**Records from a data collection**.
Start of Block
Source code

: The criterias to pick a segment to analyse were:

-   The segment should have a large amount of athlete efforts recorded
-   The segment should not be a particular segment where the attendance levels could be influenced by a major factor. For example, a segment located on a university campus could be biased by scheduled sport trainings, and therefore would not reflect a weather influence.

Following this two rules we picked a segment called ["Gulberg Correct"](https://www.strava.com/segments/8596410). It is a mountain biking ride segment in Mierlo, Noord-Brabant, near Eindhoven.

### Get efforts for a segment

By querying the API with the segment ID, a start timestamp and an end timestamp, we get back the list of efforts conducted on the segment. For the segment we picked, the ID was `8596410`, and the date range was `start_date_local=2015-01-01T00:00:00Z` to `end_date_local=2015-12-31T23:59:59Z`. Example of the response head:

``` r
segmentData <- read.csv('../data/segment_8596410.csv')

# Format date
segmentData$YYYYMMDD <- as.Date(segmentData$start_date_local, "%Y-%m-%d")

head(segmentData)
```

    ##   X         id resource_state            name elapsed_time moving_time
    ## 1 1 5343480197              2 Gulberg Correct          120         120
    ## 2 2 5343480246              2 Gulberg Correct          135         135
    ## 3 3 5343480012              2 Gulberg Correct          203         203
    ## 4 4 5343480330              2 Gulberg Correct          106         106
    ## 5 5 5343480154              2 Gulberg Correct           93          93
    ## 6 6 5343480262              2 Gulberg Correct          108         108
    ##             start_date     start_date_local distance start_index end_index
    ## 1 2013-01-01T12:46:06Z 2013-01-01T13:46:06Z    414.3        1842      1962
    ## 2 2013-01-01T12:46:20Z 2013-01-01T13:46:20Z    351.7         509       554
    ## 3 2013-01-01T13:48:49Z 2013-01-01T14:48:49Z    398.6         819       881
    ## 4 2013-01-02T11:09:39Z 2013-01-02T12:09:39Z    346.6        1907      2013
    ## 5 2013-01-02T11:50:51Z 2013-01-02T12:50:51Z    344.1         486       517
End of Block
**Exercise goal**.
Search the entries for the word "should", then gather every line that has it.

**Result**.
-   The segment should have a large amount of athlete efforts recorded
-   The segment should not be a particular segment where the attendance levels could be influenced by a major factor. For example, a segment located on a university campus could be biased by scheduled sport trainings, and therefore would not reflect a weather influence.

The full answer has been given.